# Tiny twin terror FINISHED!



## agentsmith (Mar 27, 2005)

I am very happy to say this one is finished, not that it was a bad kit or I had any real problems with it, the parts were so small I was afraid of losing some of them during construction or painting! 1/144 scale is not really my thing.

Here it is, the 1/144 scale Eduard Me 262 B-1a trainer.

















































BTW, the W.Nr. Eduard supplied for ''white S'' is wrong, there was a ''white S'' trainer but it is unknown what W.Nr. it had. The W.Nr.110556 belonged to a Me 262A-1a and not a Me 262B-1a.

Agentsmith


----------



## SJF (Dec 3, 1999)

Wow! I'm glad you put the quarter in the last pic, that really shows just how small this is. Nice job on this little sucker. 

Sean


----------



## John P (Sep 1, 1999)

Himmel!!!


----------



## agentsmith (Mar 27, 2005)

Thank you SJF and John!

I have one more tiny one to finish up and then its back to my regular sized models.

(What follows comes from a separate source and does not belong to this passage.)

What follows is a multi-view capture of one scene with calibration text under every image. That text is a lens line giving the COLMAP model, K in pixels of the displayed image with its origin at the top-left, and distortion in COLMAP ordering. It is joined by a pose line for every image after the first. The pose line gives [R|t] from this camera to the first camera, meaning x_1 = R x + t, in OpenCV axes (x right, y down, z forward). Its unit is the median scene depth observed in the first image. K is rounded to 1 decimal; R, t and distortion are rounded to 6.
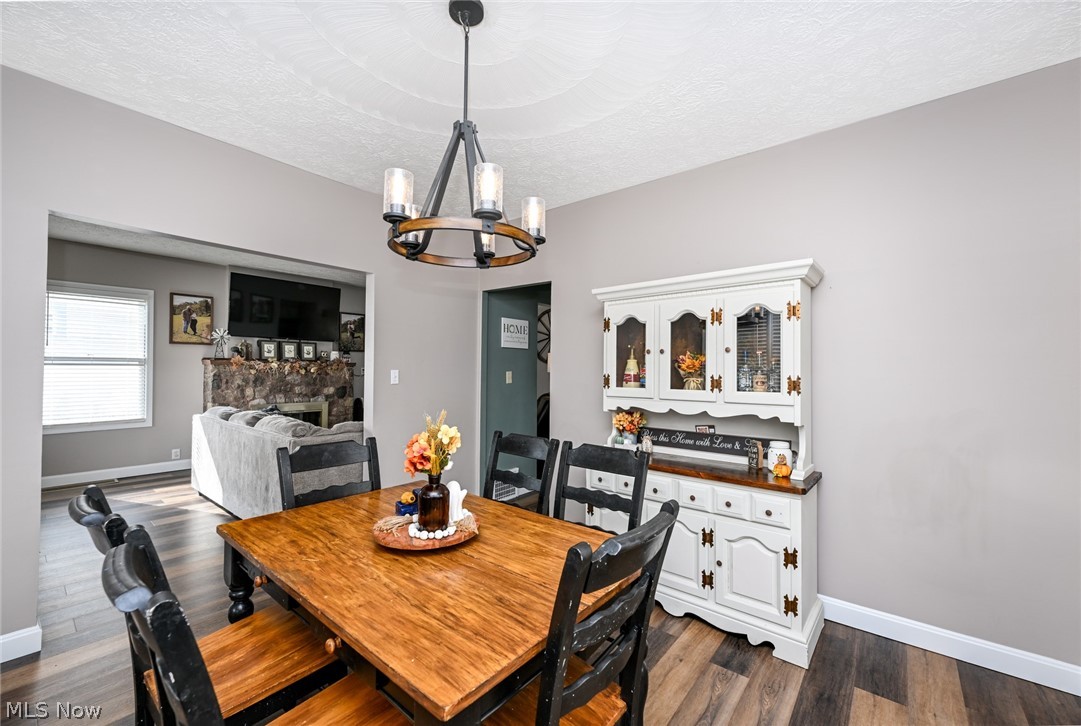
lens RADIAL K [[433.1, 0, 537.3], [0, 433.1, 365.0], [0, 0, 1]] dist [0.002936, -0.000065]
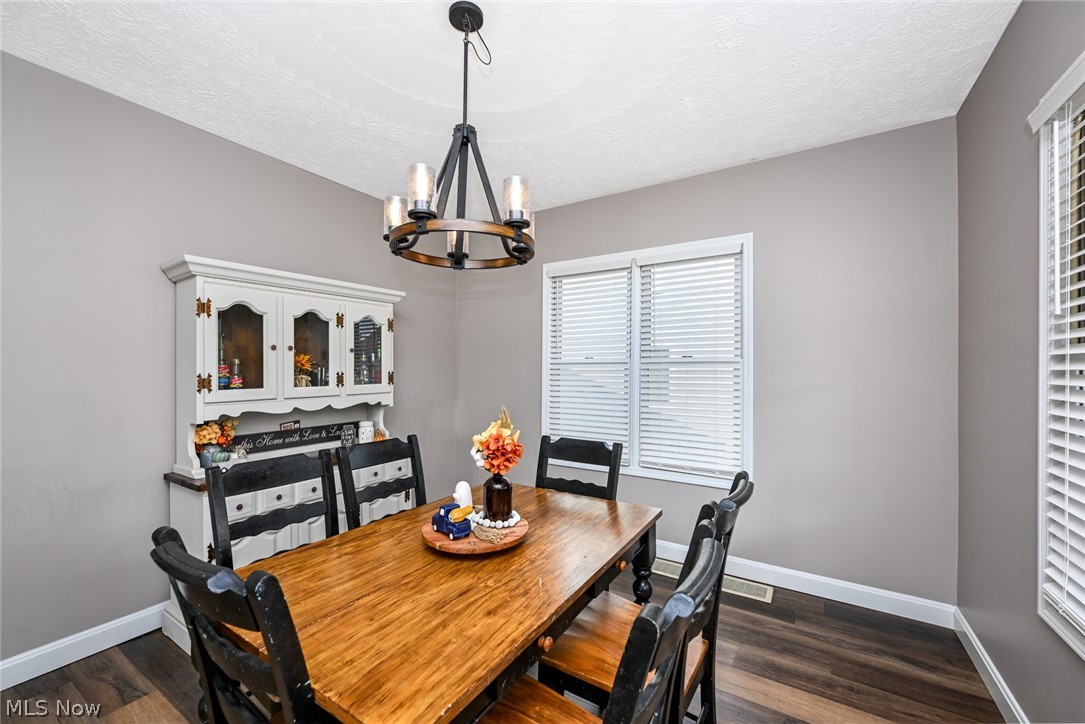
lens RADIAL K [[434.8, 0, 540.7], [0, 434.8, 367.8], [0, 0, 1]] dist [0.002936, -0.000065]
pose [[-0.135774, -0.006623, 0.990718, -0.788415], [-0.011586, 0.999920, 0.005096, 0.000813], [-0.990672, -0.010787, -0.135840, 0.629117]]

Below is a peek at what is on the bench now, a 1/48 scale Tamiya Me 262 in the markings of ''yellow 2'' from the new JaPo Me 262 book.
















And yes this is a real camouflage scheme!

Agentsmith


----------



## Cro-Magnon Man (Jun 11, 2001)

Excellent work again and nice photography. I notice there are no American troops standing around the plane this time - it was too small for them to find!


----------



## agentsmith (Mar 27, 2005)

Thanks Cro-Magnon Man!

The tiny Me 262B was noticed by U.S. troops...and they had little interest in it, what they really wanted was the Shrinking Ray gun that was one of the wonder weapons of the Third Reich.

Agentsmith


----------



## roadrner (Jul 21, 1999)

Amazing! Great build...............:thumbsup::thumbsup: rr


----------



## Pete McKay (Dec 20, 2006)

Agentsmith, what US troops failed to realize was that the death ray was really a reduction ray, which was dismissed when discovered in a barn near Augsburg in late 1945. It wasn't until 1989 when Dr. Wayne Szalinski accidently shrunk his kids that a real interest in the weapon began.


----------



## agentsmith (Mar 27, 2005)

Thank you roadrner!

Pete,
You are right about the shrinking ray and the accident that happened to Dr. Szalinskis children, I remember a movie being made years ago about the incident.


Agentsmith


----------



## Pete McKay (Dec 20, 2006)

It was supposed to be a documentary but Disney messed it up, as usual.


----------



## agentsmith (Mar 27, 2005)

Pete,
It looks like Disney made the same kind of quality ''documentary'' like the History Channel does today.

Agentsmith


----------



## Parts Pit Mike (Jan 3, 2001)

Oh you guys.....


----------